Es gibt kein passives Investieren.
Nur ehrlichere und unehrlichere aktive Entscheidungen.

Stellen Sie sich zwei Anleger vor.

Der eine liest jeden Morgen drei Wirtschaftszeitungen, telefoniert mit seinem Fondsmanager, wechselt zweimal im Jahr die Strategie, weil „sich die Lage geändert hat". Er nennt sich einen aktiven Investor.

Der andere kauft einen MSCI-World-ETF und rührt ihn zwanzig Jahre nicht an. Er nennt sich einen passiven Investor.

Beide irren sich – zumindest ein bisschen. Und genau in diesem Irrtum steckt etwas, das jeden Anleger etwas angeht, ganz gleich, welche Strategie er verfolgt.

Die versteckten Entscheidungen im „Passiven"

Fangen wir mit der zweiten Person an, weil ihre Selbstwahrnehmung die interessantere ist.

Ein Indexfonds trifft keine Entscheidungen – das ist das Versprechen. Aber wer hat entschieden, dass der MSCI World die richtige Messlatte ist, und nicht der MSCI ACWI, der auch Schwellenländer enthält? Wer hat entschieden, dass Unternehmen nach Marktkapitalisierung gewichtet werden, und nicht gleichgewichtet oder nach Umsatz? Wer hat festgelegt, wie oft der Index neu zusammengesetzt wird, und nach welchen Kriterien ein Unternehmen aufgenommen oder ausgeschlossen wird?

All das sind Entscheidungen. Sie wurden nur nicht von Ihnen persönlich am Dienstagmorgen getroffen, sondern von einem Indexanbieter, in einem Regelwerk, das Sie wahrscheinlich nie gelesen haben. Das ist ein wichtiger Unterschied – aber es ist kein Verschwinden von Aktivität. Es ist eine Verlagerung.

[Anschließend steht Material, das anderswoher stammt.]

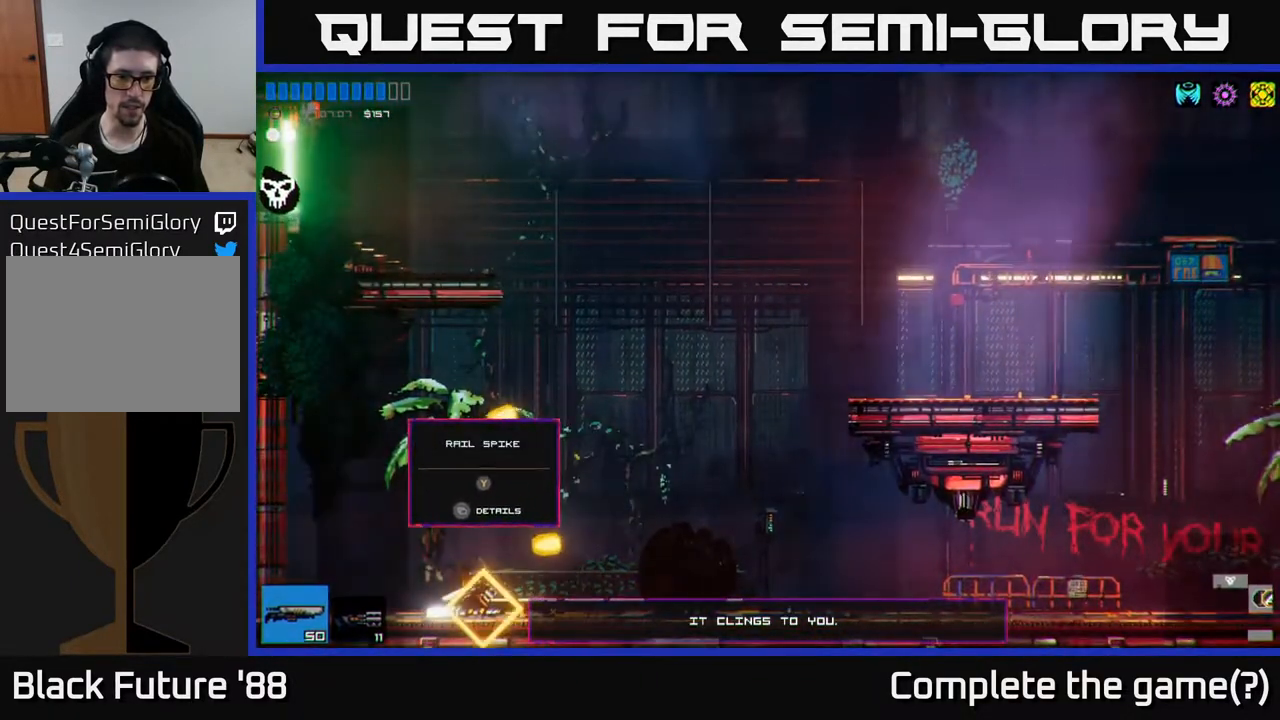
{"buttons": [], "left_stick": "center", "right_stick": "center", "events": []}
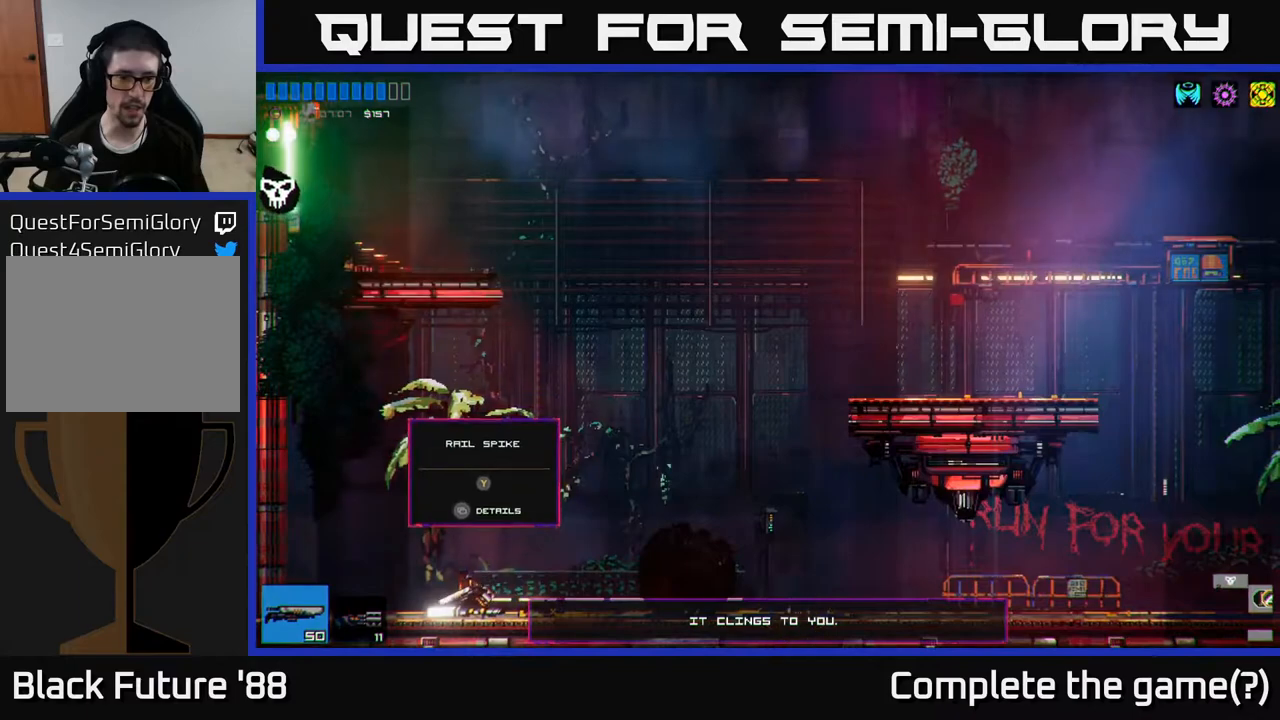
{"buttons": [], "left_stick": "center", "right_stick": "center", "events": []}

Selbst die Entscheidung, in Aktien statt in Anleihen zu investieren, ist eine aktive Entscheidung. Die Aufteilung zwischen beiden ist eine aktive Entscheidung. Der Zeitpunkt, zu dem Sie einsteigen, ist eine aktive Entscheidung – auch wenn Sie sie „ich investiere jetzt, weil ich gerade Geld habe" nennen.

Vielleicht ist die ehrlichere Bezeichnung nicht „passiv", sondern regelbasiert. Der Unterschied zum klassischen aktiven Management liegt nicht darin, dass keine Entscheidungen getroffen werden – sondern wann sie getroffen werden: einmal, im Voraus, in ruhigen Momenten. Nicht wiederholt, unter Druck, mitten im Sturm.

Warum Regeln leichter durchzuhalten sind als Urteile

Hier wird es psychologisch interessant.

Odysseus band sich an den Mast, um am Gesang der Sirenen vorbeizusegeln – nicht weil er glaubte, stärker zu sein als seine eigene Versuchung, sondern weil er wusste, dass er es nicht war. Er traf die Entscheidung vorher, in einem Moment der Klarheit, und entzog sich damit der Entscheidung im Moment der Versuchung.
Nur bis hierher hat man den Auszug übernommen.